Membiasakan Anak Berpenampilan Sederhana

Membiasakan Anak Berpenampilan Sederhana dan Melatih Ketahanan Diri

Al-Ghazali dalam ihya’nya mengatakan bahwa seseorang ayah seharusnya tidak membiasakan anaknya hidup mewah dan tidak membiasakan diri sang anak suka berdandan dan berpenampilan mewah dan bersenang-senang, karena akan tersia-sialah usianya untuk mencarinya sehingga binasalah dia selamanya.
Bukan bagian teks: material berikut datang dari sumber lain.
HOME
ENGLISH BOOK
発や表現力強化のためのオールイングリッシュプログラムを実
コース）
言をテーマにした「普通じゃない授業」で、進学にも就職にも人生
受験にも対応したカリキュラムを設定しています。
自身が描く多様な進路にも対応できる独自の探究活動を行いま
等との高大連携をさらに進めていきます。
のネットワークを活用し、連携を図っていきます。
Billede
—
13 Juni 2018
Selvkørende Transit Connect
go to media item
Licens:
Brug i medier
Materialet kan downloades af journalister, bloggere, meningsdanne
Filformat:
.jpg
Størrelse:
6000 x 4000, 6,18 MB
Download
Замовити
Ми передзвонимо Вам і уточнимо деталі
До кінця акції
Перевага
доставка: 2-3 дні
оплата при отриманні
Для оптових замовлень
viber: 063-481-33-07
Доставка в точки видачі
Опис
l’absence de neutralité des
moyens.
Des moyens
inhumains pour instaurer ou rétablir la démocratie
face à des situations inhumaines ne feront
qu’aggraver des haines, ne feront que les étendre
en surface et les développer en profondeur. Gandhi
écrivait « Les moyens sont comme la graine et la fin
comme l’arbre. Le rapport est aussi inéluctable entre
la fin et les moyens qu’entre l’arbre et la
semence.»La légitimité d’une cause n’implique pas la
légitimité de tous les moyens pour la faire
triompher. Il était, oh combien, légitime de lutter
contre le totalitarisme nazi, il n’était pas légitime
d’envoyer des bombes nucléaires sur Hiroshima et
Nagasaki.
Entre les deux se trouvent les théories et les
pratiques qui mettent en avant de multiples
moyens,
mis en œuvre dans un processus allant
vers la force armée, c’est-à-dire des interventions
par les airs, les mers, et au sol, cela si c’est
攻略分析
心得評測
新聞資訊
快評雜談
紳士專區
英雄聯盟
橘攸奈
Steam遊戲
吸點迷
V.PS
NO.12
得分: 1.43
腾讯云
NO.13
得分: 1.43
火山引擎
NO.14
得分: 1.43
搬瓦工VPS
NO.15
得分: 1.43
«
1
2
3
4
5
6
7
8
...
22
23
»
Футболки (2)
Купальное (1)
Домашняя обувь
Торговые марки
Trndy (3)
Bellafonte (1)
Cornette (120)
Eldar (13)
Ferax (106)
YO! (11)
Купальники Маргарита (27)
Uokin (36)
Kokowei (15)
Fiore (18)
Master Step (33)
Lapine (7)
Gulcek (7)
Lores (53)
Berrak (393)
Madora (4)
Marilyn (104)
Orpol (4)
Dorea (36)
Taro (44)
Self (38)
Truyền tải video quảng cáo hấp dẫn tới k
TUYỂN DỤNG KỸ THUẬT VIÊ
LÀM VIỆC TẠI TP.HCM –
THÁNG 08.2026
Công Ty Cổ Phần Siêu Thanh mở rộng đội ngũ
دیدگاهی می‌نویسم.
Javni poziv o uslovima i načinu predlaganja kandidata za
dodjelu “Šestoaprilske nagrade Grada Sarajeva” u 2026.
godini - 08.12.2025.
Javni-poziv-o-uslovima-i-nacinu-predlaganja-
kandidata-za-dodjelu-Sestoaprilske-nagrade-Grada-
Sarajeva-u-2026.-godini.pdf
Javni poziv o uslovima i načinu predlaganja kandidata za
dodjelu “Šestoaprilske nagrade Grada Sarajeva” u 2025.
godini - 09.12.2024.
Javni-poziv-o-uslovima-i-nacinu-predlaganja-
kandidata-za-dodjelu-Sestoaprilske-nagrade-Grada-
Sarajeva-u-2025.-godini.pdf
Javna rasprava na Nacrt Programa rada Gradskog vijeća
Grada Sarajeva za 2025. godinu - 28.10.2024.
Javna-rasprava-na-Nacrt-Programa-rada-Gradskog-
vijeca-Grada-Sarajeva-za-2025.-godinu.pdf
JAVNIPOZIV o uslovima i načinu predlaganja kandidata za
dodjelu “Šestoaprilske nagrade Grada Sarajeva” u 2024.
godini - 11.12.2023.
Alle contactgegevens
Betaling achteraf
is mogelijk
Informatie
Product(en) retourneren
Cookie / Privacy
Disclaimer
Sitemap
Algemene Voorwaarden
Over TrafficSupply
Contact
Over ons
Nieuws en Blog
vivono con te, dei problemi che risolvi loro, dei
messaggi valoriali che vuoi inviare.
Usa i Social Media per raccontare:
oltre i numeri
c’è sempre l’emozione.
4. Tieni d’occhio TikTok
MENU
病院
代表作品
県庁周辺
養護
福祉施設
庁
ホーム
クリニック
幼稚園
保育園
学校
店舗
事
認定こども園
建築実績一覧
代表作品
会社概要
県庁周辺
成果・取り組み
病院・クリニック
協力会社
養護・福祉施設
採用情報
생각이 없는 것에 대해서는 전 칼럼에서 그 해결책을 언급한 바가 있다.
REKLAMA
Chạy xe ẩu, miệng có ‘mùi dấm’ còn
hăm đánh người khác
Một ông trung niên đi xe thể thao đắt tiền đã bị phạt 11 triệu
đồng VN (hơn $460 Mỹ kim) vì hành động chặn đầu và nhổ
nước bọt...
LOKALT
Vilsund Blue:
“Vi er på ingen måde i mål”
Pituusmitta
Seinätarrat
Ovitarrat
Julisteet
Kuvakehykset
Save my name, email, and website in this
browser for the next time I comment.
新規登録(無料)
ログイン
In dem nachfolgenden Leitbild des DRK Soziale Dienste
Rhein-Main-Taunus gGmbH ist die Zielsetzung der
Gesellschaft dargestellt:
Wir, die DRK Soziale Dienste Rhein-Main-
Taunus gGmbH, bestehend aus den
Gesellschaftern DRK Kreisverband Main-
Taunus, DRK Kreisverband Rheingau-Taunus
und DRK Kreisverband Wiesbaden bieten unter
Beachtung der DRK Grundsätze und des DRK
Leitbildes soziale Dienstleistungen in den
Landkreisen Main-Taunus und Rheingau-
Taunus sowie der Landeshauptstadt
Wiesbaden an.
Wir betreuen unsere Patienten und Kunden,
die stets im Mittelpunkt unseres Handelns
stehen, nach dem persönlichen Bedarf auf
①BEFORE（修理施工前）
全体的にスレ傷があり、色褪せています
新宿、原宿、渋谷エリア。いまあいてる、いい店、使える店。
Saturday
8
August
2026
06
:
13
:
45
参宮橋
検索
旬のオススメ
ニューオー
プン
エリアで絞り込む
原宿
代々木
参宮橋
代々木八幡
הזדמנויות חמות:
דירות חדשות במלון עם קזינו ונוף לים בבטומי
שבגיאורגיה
Jabir radhiyallahu’anhu telah menceritakan bahwa ketika Ka’bah direnovasi, Nabi Shallallahu ‘alaihi wasallam dan Al-Abbas ikut mengangkut batu-batuan. Al-Abbas menyarankan kepada Nabi untuk meletakkanlah kain beliau pada leher beliau untuk melindungi agar tidak terluka oleh batu. Maka saat itu juga Nabi Shallallahu ‘alaihi wasallam membungkukkan punggungnya dan menengadahkan kepalanya seraya berkata, “Kalungkanlah kainku!” Al-Abbas pun  mengikatkan kain pada leher beliau. Peristiwa ini terjadi saat Rasulullah Shallallahu ‘alaihi wasallam masih berusia muda.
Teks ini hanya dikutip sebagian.